Sharp exponential decay rates for anisotropically damped waves

TL;DR

This paper establishes conditions under which solutions to anisotropically damped wave equations on compact manifolds decay exponentially, providing explicit formulas for decay rates and constructing specific damping examples.

Contribution

It extends classical geometric control conditions to anisotropic damping, deriving explicit decay rate formulas and constructing concrete damping functions on flat tori.

Findings

Exponential energy decay under anisotropic geometric control and unique continuation.

Explicit formula for optimal decay rate in terms of spectral data.
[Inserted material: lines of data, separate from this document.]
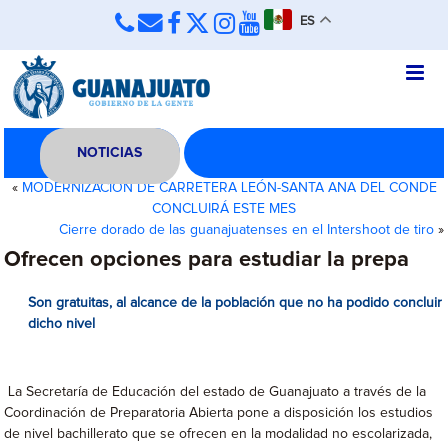
ES
NOTICIAS
«
MODERNIZACIÓN DE CARRETERA LEÓN-SANTA ANA DEL CONDE
CONCLUIRÁ ESTE MES
Cierre dorado de las guanajuatenses en el Intershoot de tiro
»
Ofrecen opciones para estudiar la prepa
Son gratuitas, al alcance de la población que no ha podido concluir
dicho nivel
La Secretaría de Educación del estado de Guanajuato a través de la
Coordinación de Preparatoria Abierta pone a disposición los estudios
de nivel bachillerato que se ofrecen en la modalidad no escolarizada,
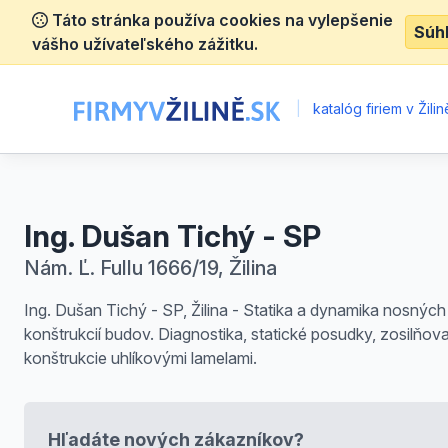
Táto stránka používa cookies na vylepšenie
Súh
vášho užívateľského zážitku.
|
katalóg firiem v Žilin
Ing. Dušan Tichý - SP
Nám. Ľ. Fullu 1666/19, Žilina
Ing. Dušan Tichý - SP, Žilina - Statika a dynamika nosných
konštrukcií budov. Diagnostika, statické posudky, zosilňov
konštrukcie uhlíkovými lamelami.
Hľadáte nových zákazníkov?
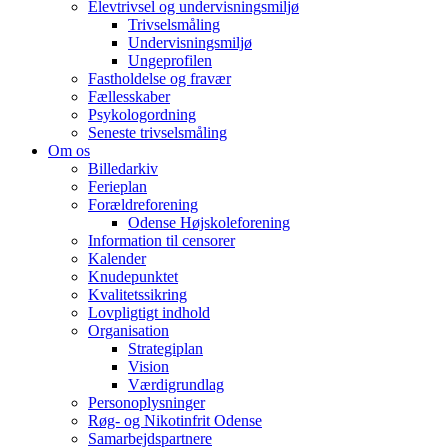
Elevtrivsel og undervisningsmiljø
Trivselsmåling
Undervisningsmiljø
Ungeprofilen
Fastholdelse og fravær
Fællesskaber
Psykologordning
Seneste trivselsmåling
Om os
Billedarkiv
Ferieplan
Forældreforening
Odense Højskoleforening
Information til censorer
Kalender
Knudepunktet
Kvalitetssikring
Lovpligtigt indhold
Organisation
Strategiplan
Vision
Værdigrundlag
Personoplysninger
Røg- og Nikotinfrit Odense
Samarbejdspartnere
Construction of anisotropic damping functions satisfying the conditions.

Abstract

In this article, we study energy decay of the damped wave equation on compact Riemannian manifolds where the damping coefficient is anisotropic and modeled by a pseudodifferential operator of order zero. We prove that the energy of solutions decays at an exponential rate if and only if the damping coefficient satisfies an anisotropic analogue of the classical geometric control condition, along with a unique continuation hypothesis. Furthermore, we compute an explicit formula for the optimal decay rate in terms of the spectral abscissa and the long-time averages of the principal symbol of the damping over geodesics, in analogy to the work of Lebeau for the isotropic case. We also construct genuinely anisotropic dampings which satisfy our hypotheses on the flat torus.